Durch Tech-Karriere reich geworden

Für den in Erlenbach am Zürichsee aufgewachsenen Flohr schien die Welt immer etwas zu klein zu sein. Festgefahrene Strukturen aufzubrechen, sei einer seiner grossen Antriebe im Leben gewesen. Einst wollte er Pilot werden – und 2003, dank einer erfolgreichen Tech-Karriere reich geworden, kaufte er sich seinen ersten eigenen Privatjet.

Dieser wurde aus dem engeren Bekanntenkreis so gut genutzt, dass Flohr kurz darauf noch ein Flugzeug kaufte und dann noch eins: 2004 gründete er Vistajet. Seine Absicht war nicht, den Branchenleader Netjets frontal anzugreifen, sondern bloss das Geschäftsmodell zu revolutionieren.

Warum sollte man dafür fünf Millionen ausgeben?

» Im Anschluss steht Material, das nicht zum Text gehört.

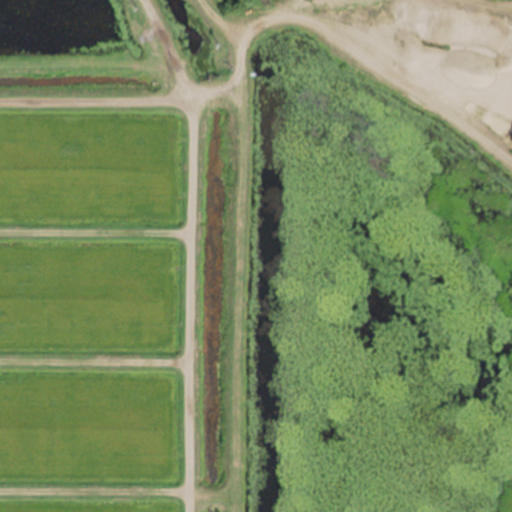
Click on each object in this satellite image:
crop: (117, 287)
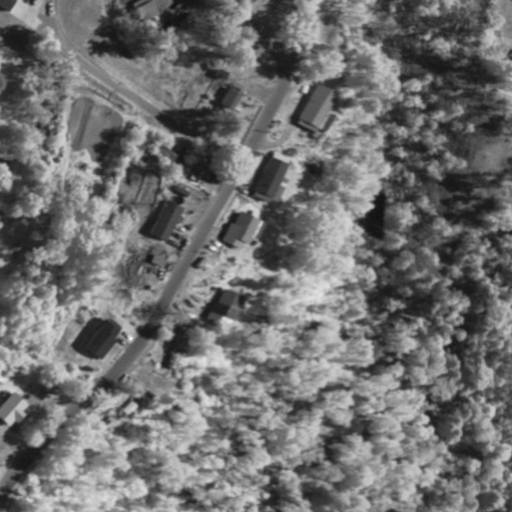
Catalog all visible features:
building: (149, 11)
building: (315, 109)
building: (165, 221)
building: (240, 231)
road: (180, 263)
building: (223, 304)
building: (105, 339)
building: (16, 412)
road: (6, 469)
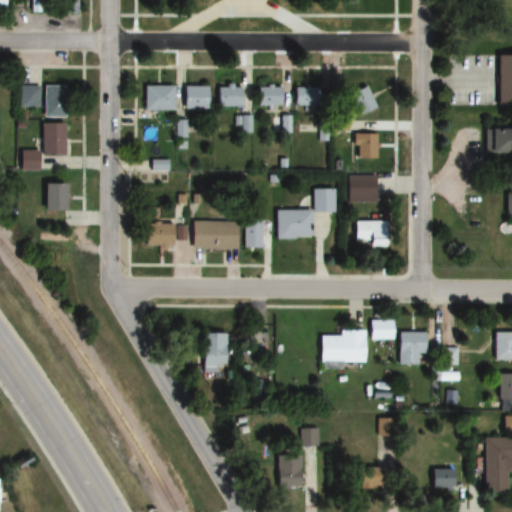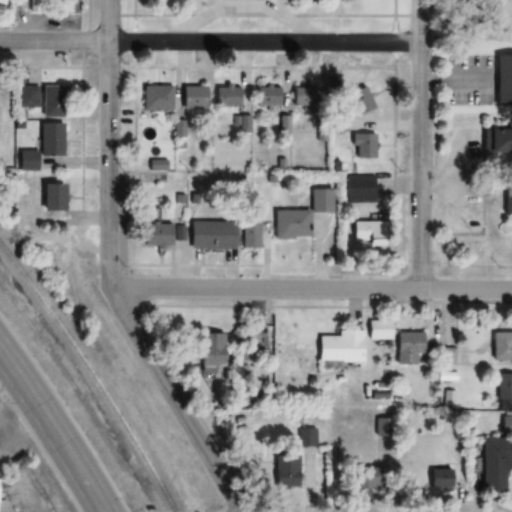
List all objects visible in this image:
building: (69, 5)
building: (2, 6)
building: (2, 6)
building: (33, 6)
building: (70, 6)
road: (210, 42)
building: (502, 79)
building: (502, 79)
building: (267, 95)
building: (267, 95)
building: (27, 96)
building: (27, 96)
building: (227, 96)
building: (227, 96)
building: (303, 96)
building: (304, 96)
building: (156, 97)
building: (156, 97)
building: (192, 97)
building: (193, 97)
building: (359, 100)
building: (51, 101)
building: (51, 101)
building: (360, 101)
building: (496, 139)
building: (495, 141)
road: (109, 144)
road: (420, 144)
building: (41, 146)
building: (42, 146)
building: (362, 146)
building: (362, 146)
building: (358, 189)
building: (358, 189)
building: (51, 196)
building: (51, 197)
building: (507, 200)
building: (507, 202)
building: (300, 215)
building: (300, 216)
building: (365, 231)
building: (366, 231)
building: (250, 233)
building: (250, 233)
building: (155, 234)
building: (210, 234)
building: (155, 235)
building: (210, 235)
road: (311, 288)
building: (378, 329)
building: (501, 346)
building: (338, 347)
building: (407, 348)
building: (210, 349)
building: (447, 356)
railway: (93, 374)
building: (503, 386)
road: (174, 399)
road: (54, 429)
building: (306, 437)
road: (42, 446)
road: (90, 448)
building: (378, 458)
building: (495, 459)
building: (285, 475)
building: (440, 479)
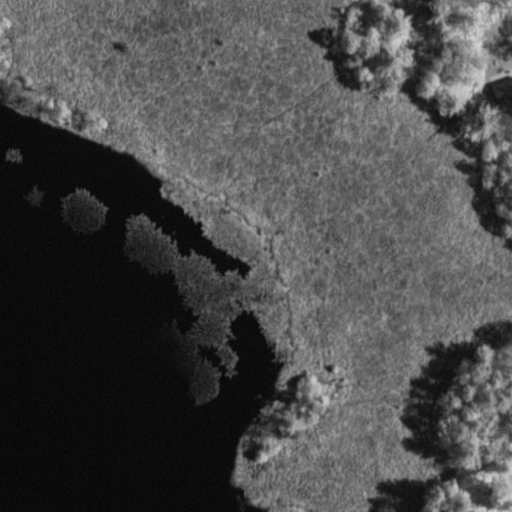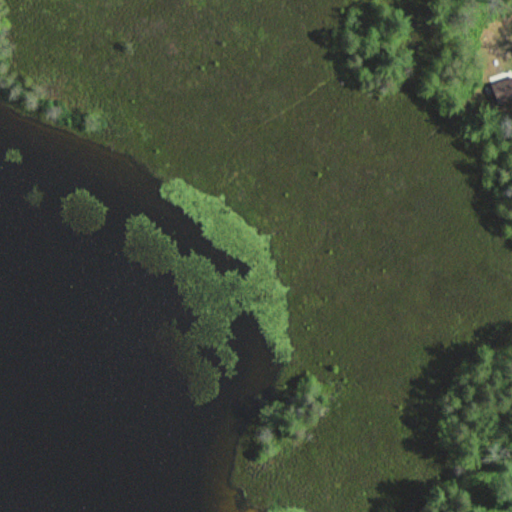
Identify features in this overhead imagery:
building: (503, 88)
building: (503, 89)
road: (370, 195)
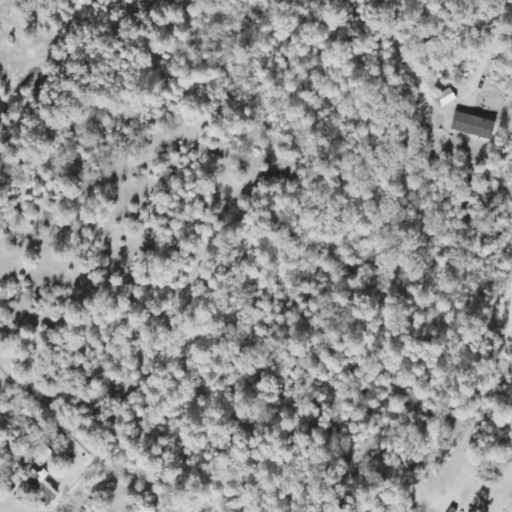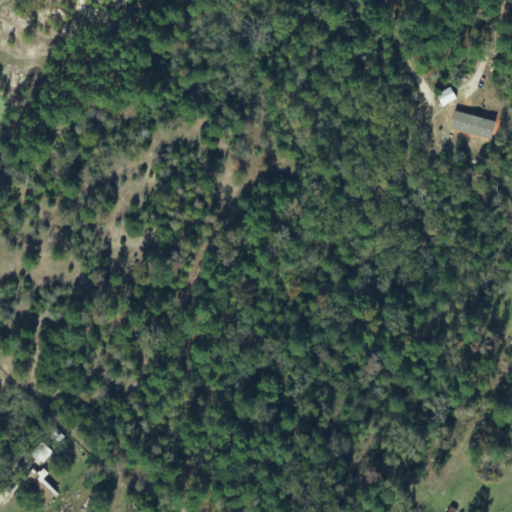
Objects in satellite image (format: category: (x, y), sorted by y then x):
road: (45, 180)
building: (39, 453)
building: (37, 489)
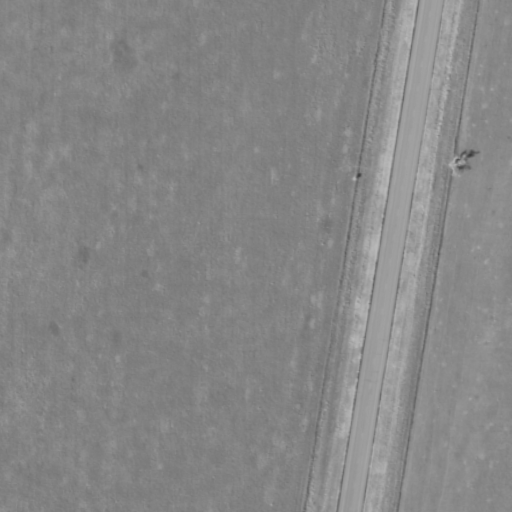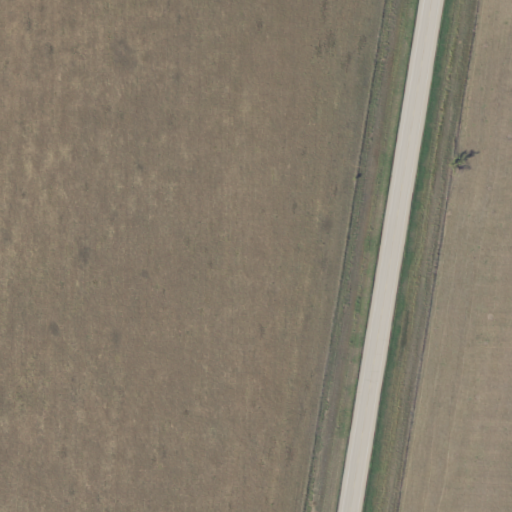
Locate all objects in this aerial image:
road: (393, 256)
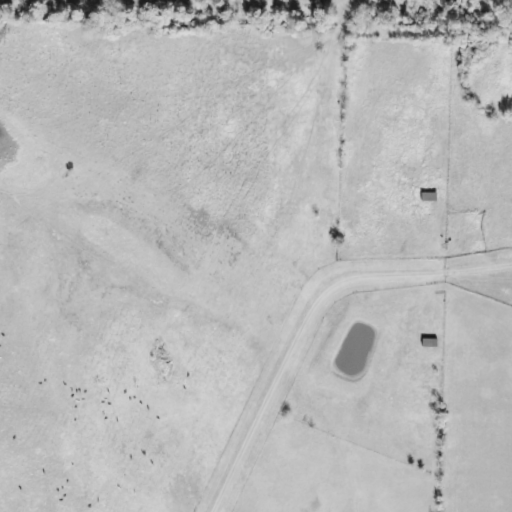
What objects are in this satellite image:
road: (331, 356)
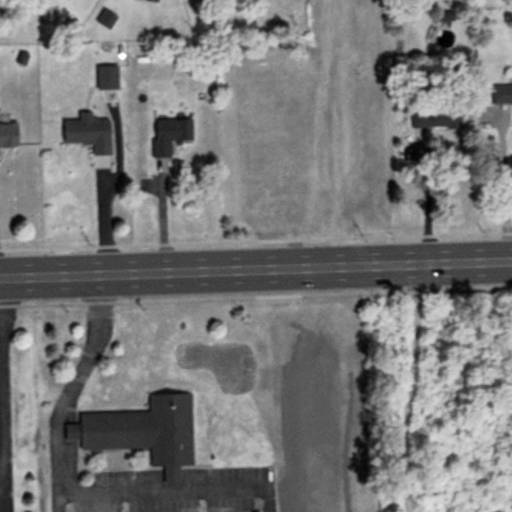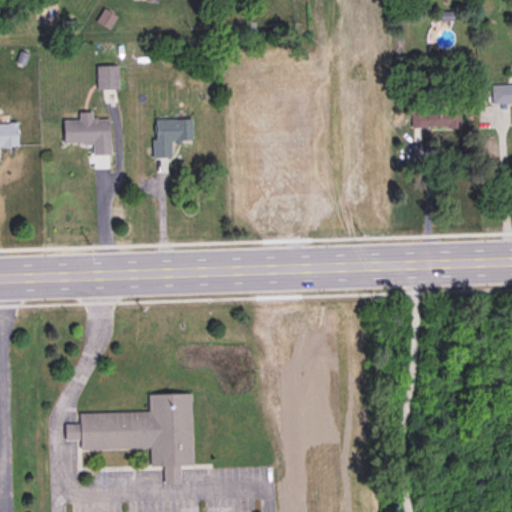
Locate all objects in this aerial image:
building: (151, 0)
building: (152, 0)
building: (105, 76)
building: (105, 77)
building: (500, 95)
building: (501, 95)
building: (292, 105)
building: (292, 105)
building: (250, 121)
building: (251, 121)
building: (86, 132)
building: (87, 133)
building: (167, 133)
building: (7, 134)
building: (7, 134)
building: (168, 134)
road: (500, 192)
road: (295, 197)
road: (428, 201)
road: (102, 220)
road: (255, 268)
road: (406, 389)
building: (140, 432)
building: (141, 432)
road: (0, 490)
road: (140, 502)
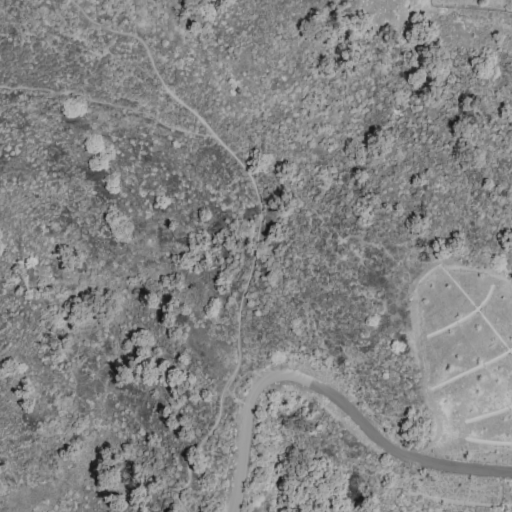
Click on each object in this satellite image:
road: (259, 223)
road: (328, 392)
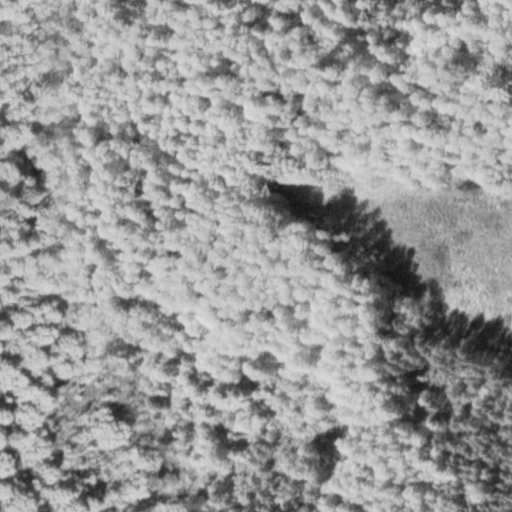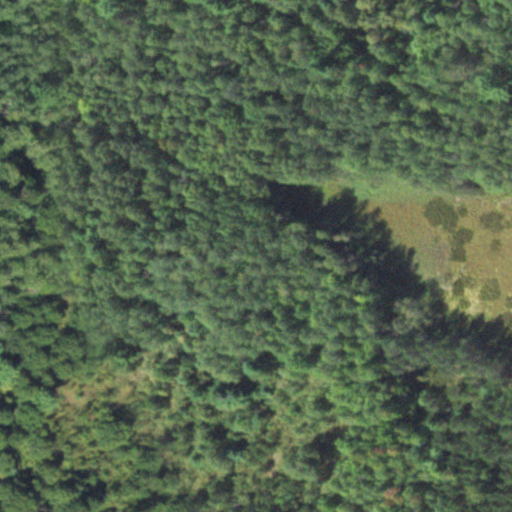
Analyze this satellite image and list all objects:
road: (142, 61)
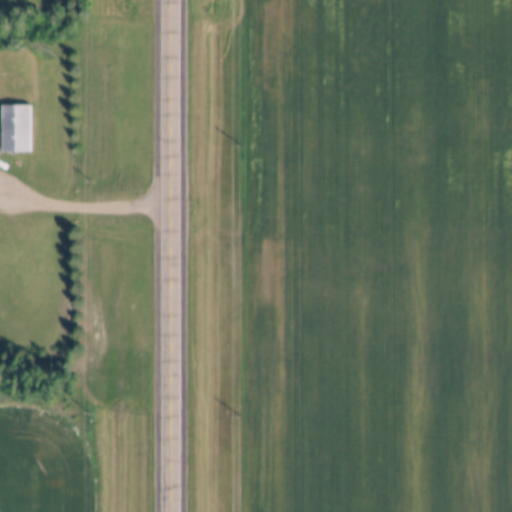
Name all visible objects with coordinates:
building: (16, 129)
building: (17, 129)
road: (83, 205)
road: (167, 256)
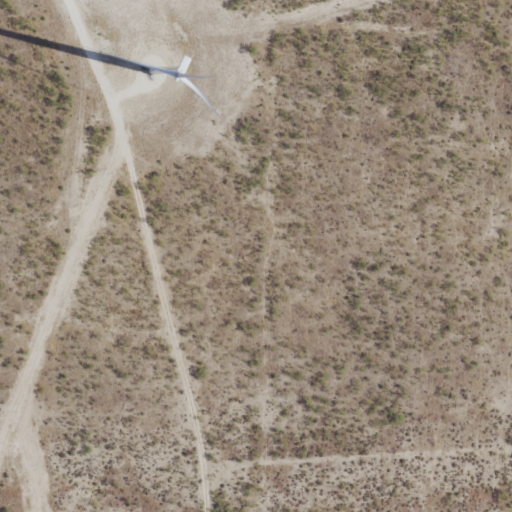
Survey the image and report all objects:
wind turbine: (142, 67)
road: (174, 251)
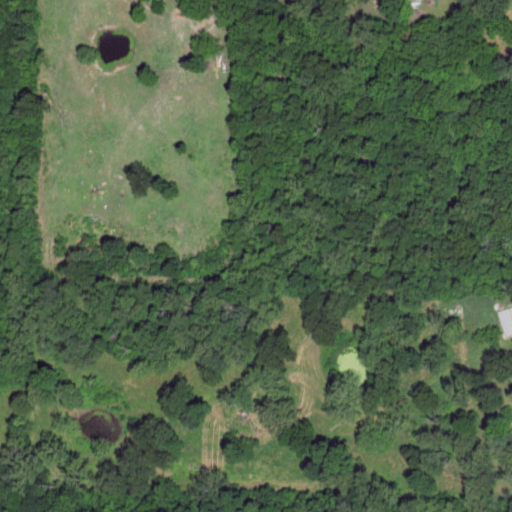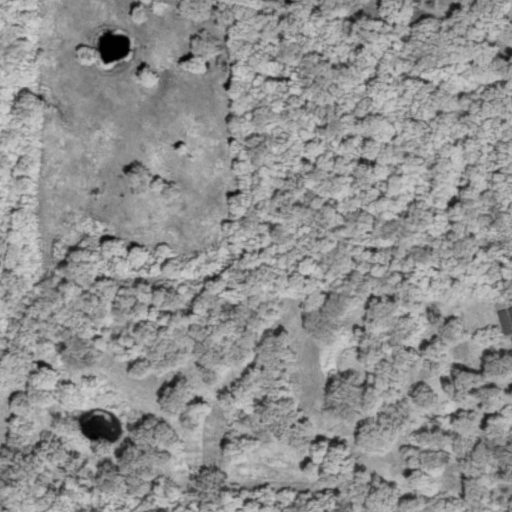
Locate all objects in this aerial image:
building: (241, 19)
building: (507, 317)
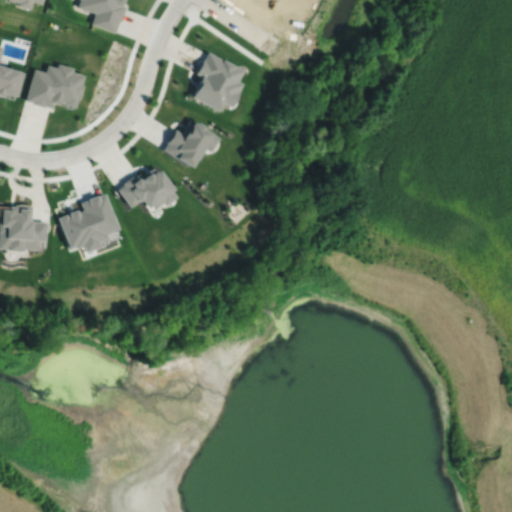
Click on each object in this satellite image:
building: (274, 1)
building: (21, 2)
building: (25, 2)
building: (100, 12)
building: (102, 12)
street lamp: (182, 15)
road: (239, 23)
street lamp: (235, 33)
building: (9, 79)
building: (214, 81)
building: (215, 81)
building: (52, 86)
building: (53, 86)
road: (24, 110)
road: (153, 110)
street lamp: (111, 119)
road: (123, 121)
building: (187, 142)
building: (187, 142)
crop: (447, 152)
street lamp: (2, 163)
building: (143, 189)
building: (144, 189)
building: (85, 223)
building: (85, 223)
building: (18, 227)
building: (19, 229)
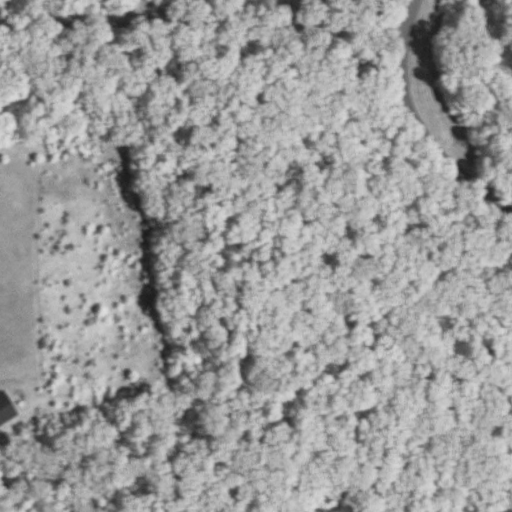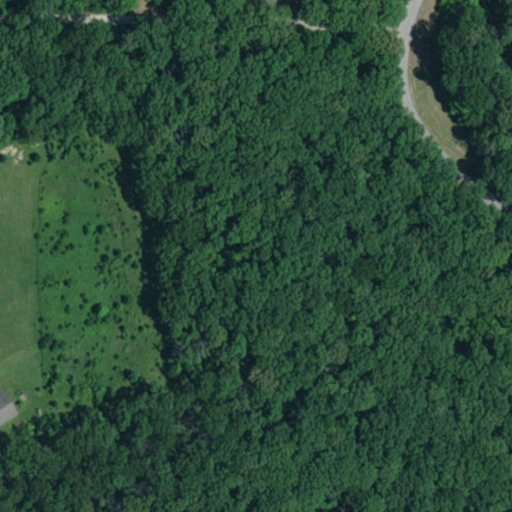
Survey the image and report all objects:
road: (205, 17)
road: (419, 123)
building: (5, 411)
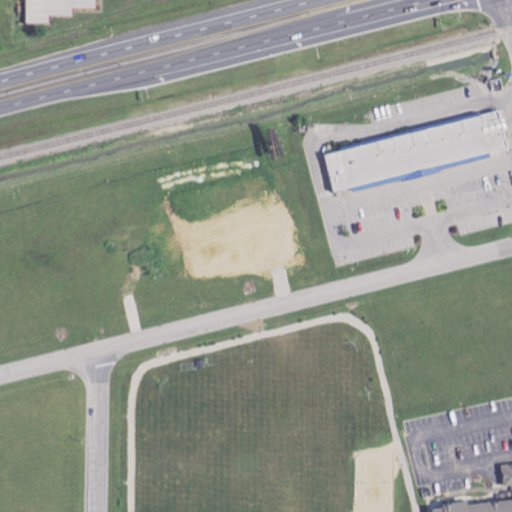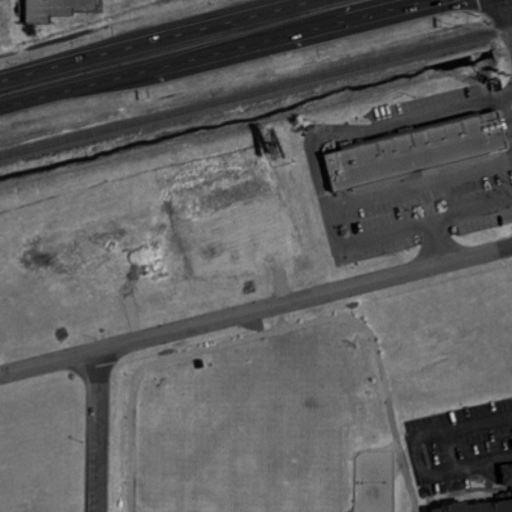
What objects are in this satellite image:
building: (54, 8)
road: (508, 15)
road: (155, 39)
road: (212, 53)
railway: (256, 94)
road: (505, 97)
road: (373, 123)
building: (418, 153)
road: (419, 179)
road: (512, 189)
road: (385, 233)
road: (256, 309)
road: (92, 431)
road: (411, 450)
building: (507, 475)
building: (476, 507)
building: (478, 508)
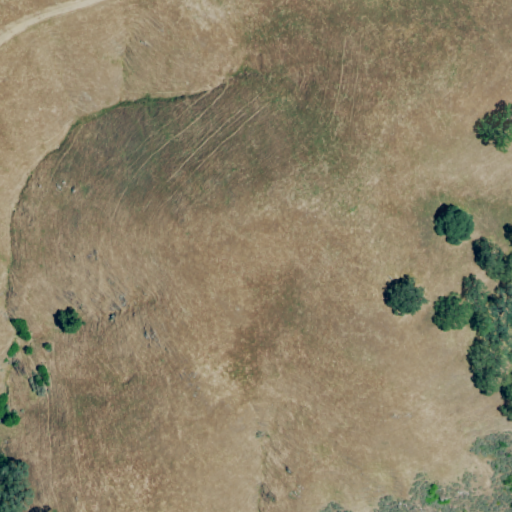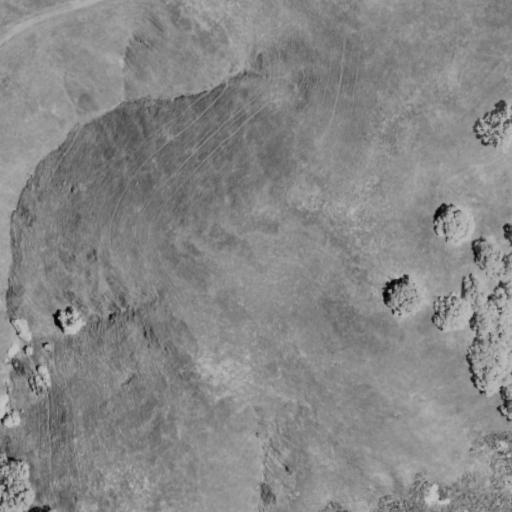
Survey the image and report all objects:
road: (43, 18)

Anstatt – wie andere Anbieter – den Kunden einen Anteil am Flugzeug zu verkaufen, offerierte er seiner Klientel ein Konto, das sie mit Flugstunden füllen können. «Um von A nach B zu fliegen, muss man doch nicht ein Stück eines Flugzeugs kaufen», ereifert sich Flohr. «Das ist Blödsinn. Warum sollte man dafür fünf Millionen Dollar ausgeben? Kaufe einfach die ersten 50 Flugstunden. Auf dieser Basis haben wir das Unternehmen aufgebaut.»

Während ein Privatjet durchschnittlich auf 250 Flugstunden im Jahr kommt, sind Flohrs Jets viel näher an den 4'000 Flugstunden, die Passagierflugzeuge im Laufe eines Jahres in der Luft sind. Mit seinem Geschäftsmodell à la Sharing Economy verringert Flohr auch die Anzahl Leerflüge. Entweder besitzt Vistajet das Flugzeug und verkauft Flugstunden an die Mitglieder. Oder ein Kunde besitzt das Flugzeug und Vistajet garantiert eine monatliche Rückzahlung.

Reisebudgets werden angepasst

Flohr verneint nicht, dass diese Art der Fliegerei sehr teuer ist – 10'000 Dollar pro Flugstunde – aber er ist überzeugt, dass seine Klientel die Vorzüge mehr denn je zu schätzen weiss. «Ich glaube, die Reisebudgets werden nun angepasst», sagte er. Vielleicht werde auch weniger geflogen. Doch wenn es geschehe, dann wollten Kunden sichergehen, dass sie die Vorzüge eine Privatjets hätten.

Zurzeit bleibt den globalen Geschäftsnomaden vielfach nur die Wahl Privatjet. Viele Flugrouten liegen still, da sie für die Airlines zurzeit nicht profitabel seien. Eine Erholung sieht Flohr nicht. «Den Airlines geht es wahrscheinlich besser, wenn sie ihre Flugzeuge am Boden behalten, als wenn sie mit einer Auslastung von nur 30 Prozent fliegen.»